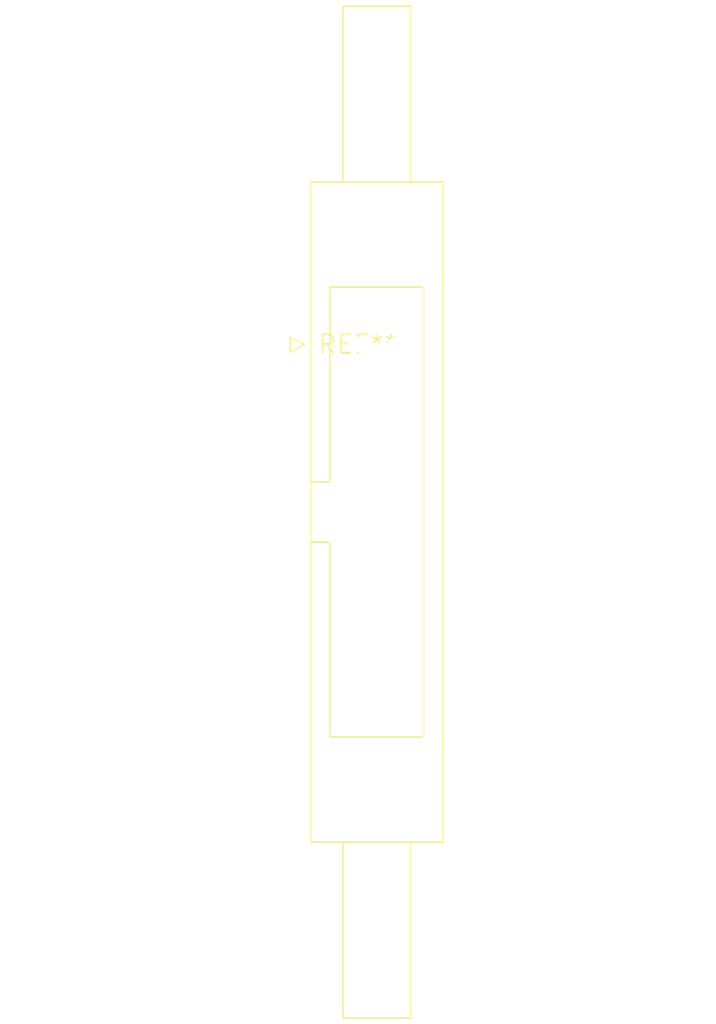
<source format=kicad_pcb>
(kicad_pcb (version 20240108) (generator pcbnew)

  (general
    (thickness 1.6)
  )

  (paper "A4")
  (layers
    (0 "F.Cu" signal)
    (31 "B.Cu" signal)
    (32 "B.Adhes" user "B.Adhesive")
    (33 "F.Adhes" user "F.Adhesive")
    (34 "B.Paste" user)
    (35 "F.Paste" user)
    (36 "B.SilkS" user "B.Silkscreen")
    (37 "F.SilkS" user "F.Silkscreen")
    (38 "B.Mask" user)
    (39 "F.Mask" user)
    (40 "Dwgs.User" user "User.Drawings")
    (41 "Cmts.User" user "User.Comments")
    (42 "Eco1.User" user "User.Eco1")
    (43 "Eco2.User" user "User.Eco2")
    (44 "Edge.Cuts" user)
    (45 "Margin" user)
    (46 "B.CrtYd" user "B.Courtyard")
    (47 "F.CrtYd" user "F.Courtyard")
    (48 "B.Fab" user)
    (49 "F.Fab" user)
    (50 "User.1" user)
    (51 "User.2" user)
    (52 "User.3" user)
    (53 "User.4" user)
    (54 "User.5" user)
    (55 "User.6" user)
    (56 "User.7" user)
    (57 "User.8" user)
    (58 "User.9" user)
  )

  (setup
    (pad_to_mask_clearance 0)
    (pcbplotparams
      (layerselection 0x00010fc_ffffffff)
      (plot_on_all_layers_selection 0x0000000_00000000)
      (disableapertmacros false)
      (usegerberextensions false)
      (usegerberattributes false)
      (usegerberadvancedattributes false)
      (creategerberjobfile false)
      (dashed_line_dash_ratio 12.000000)
      (dashed_line_gap_ratio 3.000000)
      (svgprecision 4)
      (plotframeref false)
      (viasonmask false)
      (mode 1)
      (useauxorigin false)
      (hpglpennumber 1)
      (hpglpenspeed 20)
      (hpglpendiameter 15.000000)
      (dxfpolygonmode false)
      (dxfimperialunits false)
      (dxfusepcbnewfont false)
      (psnegative false)
      (psa4output false)
      (plotreference false)
      (plotvalue false)
      (plotinvisibletext false)
      (sketchpadsonfab false)
      (subtractmaskfromsilk false)
      (outputformat 1)
      (mirror false)
      (drillshape 1)
      (scaleselection 1)
      (outputdirectory "")
    )
  )

  (net 0 "")

  (footprint "IDC-Header_2x10_P2.54mm_Latch12.0mm_Vertical" (layer "F.Cu") (at 0 0))

)

</source>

------------------------------------------------------------

▶ [WORK REQUEST]
Please output only the lines from the one holding "(drillshape 1)" to the end of the records, first and last included, exactly as they appear.

▶ [THE COMPLETED TASK]
      (drillshape 1)
      (scaleselection 1)
      (outputdirectory "")
    )
  )

  (net 0 "")

  (footprint "IDC-Header_2x10_P2.54mm_Latch12.0mm_Vertical" (layer "F.Cu") (at 0 0))

)

</source>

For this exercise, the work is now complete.